I Have Lived A Good Deal On Clouds; They Have Been Meat To Me
Often; They Bring Something To The Spirit Which Even The Trees Do Not.
I
see clouds now sometimes when the iron grip of hell permits for a minute
or two; they are very different clouds, and speak differently.
I long for
some of the old clouds that had no memories. There were nights in those
times over those fields, not darkness, but Night, full of glowing suns
and glowing richness of life that sprang up to meet them. The nights are
there still; they are everywhere, nothing local in the night; but it is
not the Night to me seen through the window.

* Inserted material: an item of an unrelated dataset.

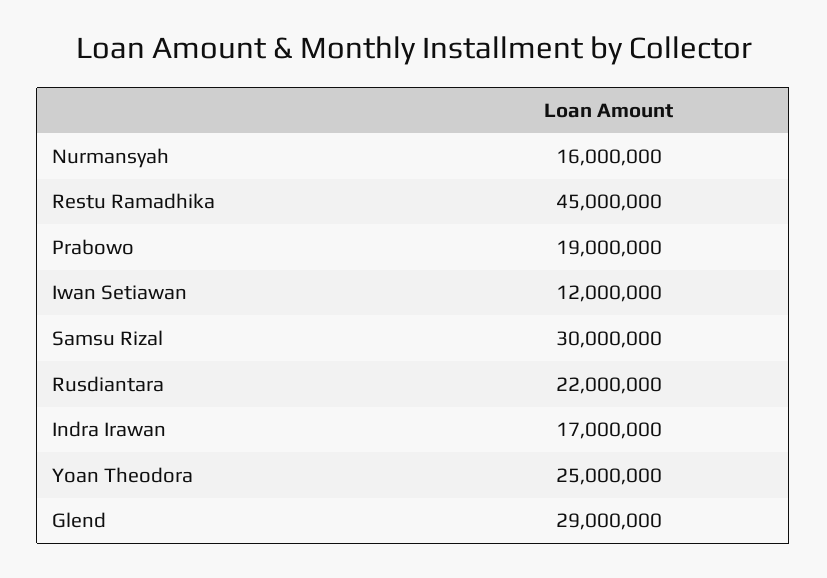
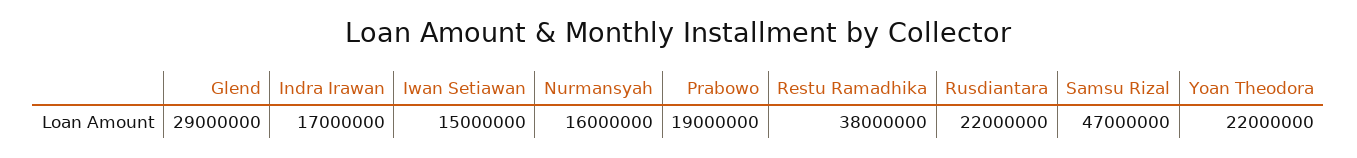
Restu Ramadhika: 45000000 -> 38000000
Iwan Setiawan: 12000000 -> 15000000
Samsu Rizal: 30000000 -> 47000000
Yoan Theodora: 25000000 -> 22000000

There used to be footpaths. Following one of them, the first field always
had a good crop of grass; over the next stile there was a great oak
standing alone in the centre of the field, generally a great cart-horse
under it, and a few rushes scattered about the furrows; the fourth was
always full of the finest clover; in the fifth you could scent the beans
on the hill, and there was a hedge like a wood, and a nest of the
long-tailed tit; the sixth had a runnel and blue forget-me-nots; the
seventh had a brooklet and scattered trees along it; from the eighth you
looked back on the slope and saw the thatched houses you had left behind
under passing shadows, and rounded white clouds going straight for the
distant hills, each cloud visibly bulging and bowed down like a bag.